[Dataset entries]
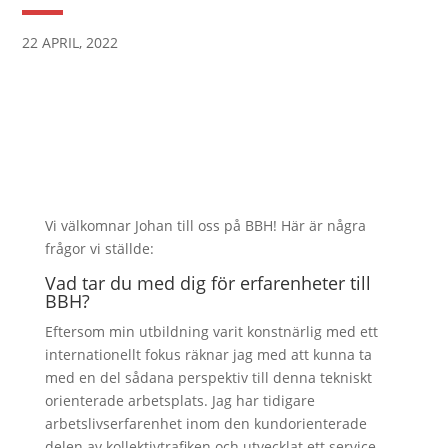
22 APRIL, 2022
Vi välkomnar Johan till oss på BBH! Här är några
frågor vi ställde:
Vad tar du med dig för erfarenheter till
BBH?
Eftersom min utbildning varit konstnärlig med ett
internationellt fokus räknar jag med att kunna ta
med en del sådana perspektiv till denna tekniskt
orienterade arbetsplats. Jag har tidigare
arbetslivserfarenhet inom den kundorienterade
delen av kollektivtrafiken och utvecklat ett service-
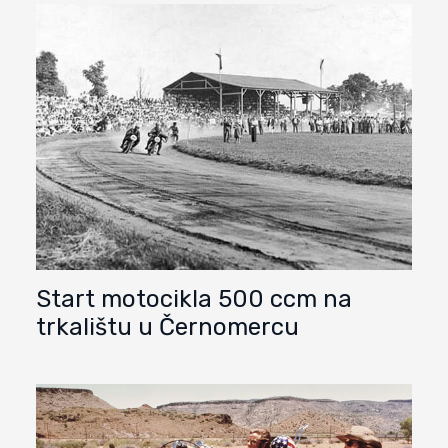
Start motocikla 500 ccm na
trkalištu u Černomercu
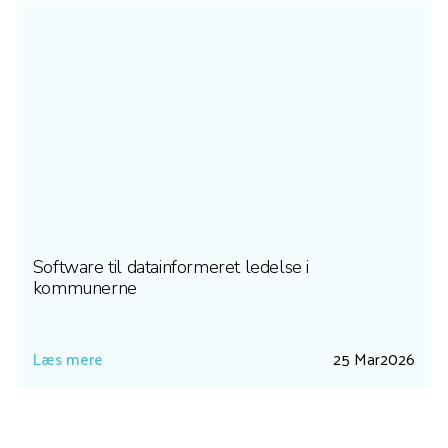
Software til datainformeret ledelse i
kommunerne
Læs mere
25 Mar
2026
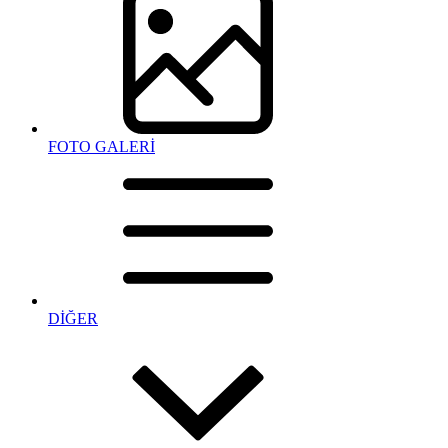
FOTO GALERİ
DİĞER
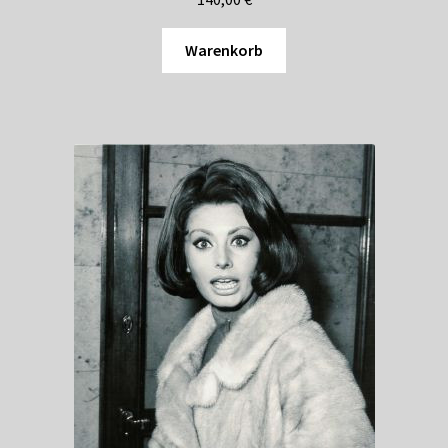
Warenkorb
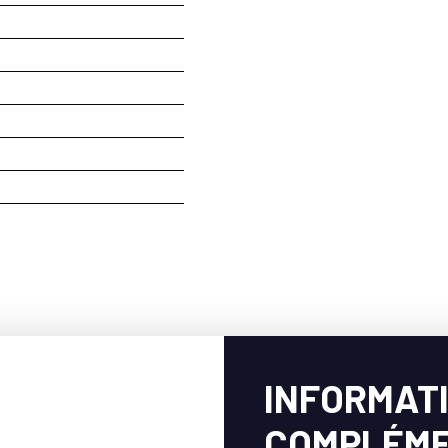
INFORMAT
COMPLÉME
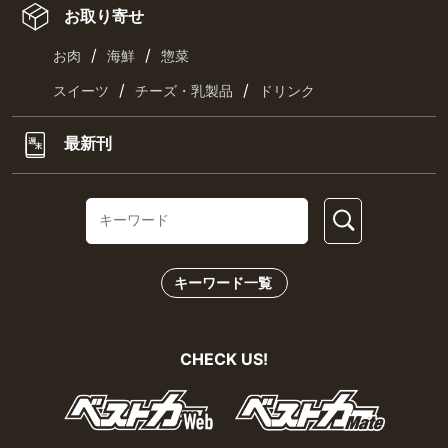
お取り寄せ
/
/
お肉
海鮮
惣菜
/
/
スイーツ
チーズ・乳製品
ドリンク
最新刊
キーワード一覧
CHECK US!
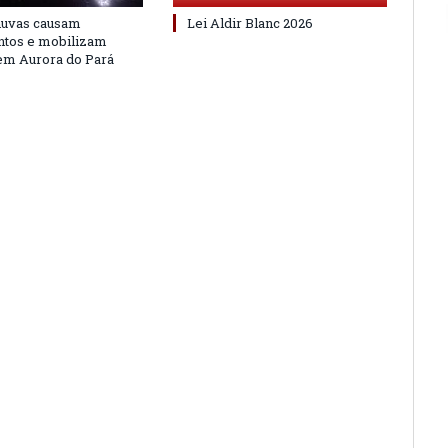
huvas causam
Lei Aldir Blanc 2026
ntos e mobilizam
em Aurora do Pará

==

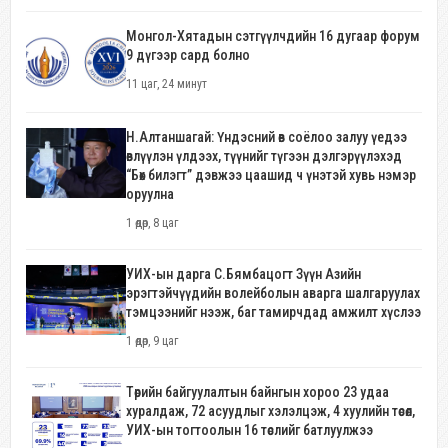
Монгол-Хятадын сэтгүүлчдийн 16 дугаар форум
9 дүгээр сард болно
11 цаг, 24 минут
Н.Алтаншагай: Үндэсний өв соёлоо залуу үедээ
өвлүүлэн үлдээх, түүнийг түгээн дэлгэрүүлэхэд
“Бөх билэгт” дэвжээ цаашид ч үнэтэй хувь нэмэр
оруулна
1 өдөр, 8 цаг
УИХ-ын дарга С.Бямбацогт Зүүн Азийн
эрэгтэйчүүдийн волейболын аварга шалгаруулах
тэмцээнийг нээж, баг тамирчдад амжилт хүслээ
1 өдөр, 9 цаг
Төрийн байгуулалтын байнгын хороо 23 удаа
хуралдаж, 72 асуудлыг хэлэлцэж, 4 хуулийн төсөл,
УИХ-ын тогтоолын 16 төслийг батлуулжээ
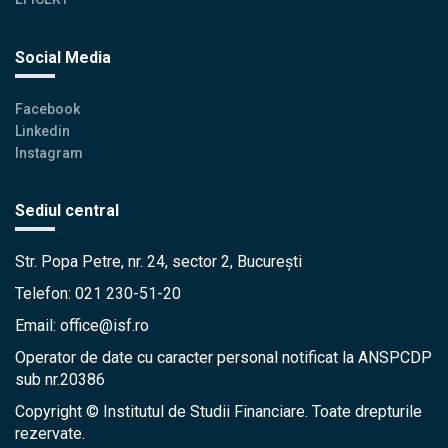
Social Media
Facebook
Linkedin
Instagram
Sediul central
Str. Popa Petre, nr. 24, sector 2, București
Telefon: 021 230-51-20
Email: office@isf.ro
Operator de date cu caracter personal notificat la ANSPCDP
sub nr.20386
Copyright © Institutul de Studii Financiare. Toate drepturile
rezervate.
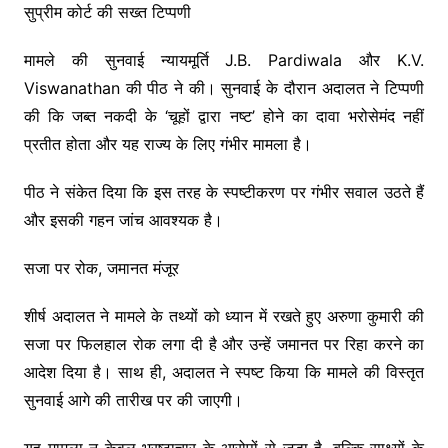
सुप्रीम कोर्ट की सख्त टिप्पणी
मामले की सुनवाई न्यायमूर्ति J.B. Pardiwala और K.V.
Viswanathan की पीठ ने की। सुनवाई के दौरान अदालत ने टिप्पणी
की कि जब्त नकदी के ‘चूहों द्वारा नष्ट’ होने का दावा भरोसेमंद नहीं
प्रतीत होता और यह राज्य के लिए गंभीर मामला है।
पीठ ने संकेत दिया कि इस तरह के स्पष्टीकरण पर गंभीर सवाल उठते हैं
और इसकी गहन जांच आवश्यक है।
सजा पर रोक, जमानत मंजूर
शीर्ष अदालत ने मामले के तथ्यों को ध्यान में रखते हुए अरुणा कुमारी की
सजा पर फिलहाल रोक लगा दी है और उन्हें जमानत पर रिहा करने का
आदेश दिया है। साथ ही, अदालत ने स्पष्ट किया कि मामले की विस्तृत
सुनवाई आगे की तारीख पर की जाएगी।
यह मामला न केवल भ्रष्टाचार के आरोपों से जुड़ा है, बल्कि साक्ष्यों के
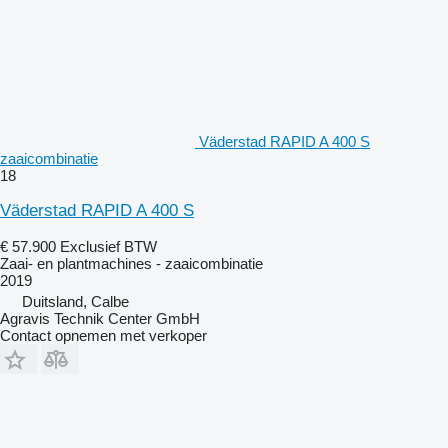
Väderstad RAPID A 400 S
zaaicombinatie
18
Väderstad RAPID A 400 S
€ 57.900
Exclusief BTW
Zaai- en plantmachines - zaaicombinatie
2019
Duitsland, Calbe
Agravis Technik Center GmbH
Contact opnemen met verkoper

**About this task:**
Send back an exact copy of only the lines from the line with "Exclusief BTW" up to and including the line with "Contact opnemen met verkoper" in the data above.

**Solution:**
Exclusief BTW
Zaai- en plantmachines - zaaicombinatie
2019
Duitsland, Calbe
Agravis Technik Center GmbH
Contact opnemen met verkoper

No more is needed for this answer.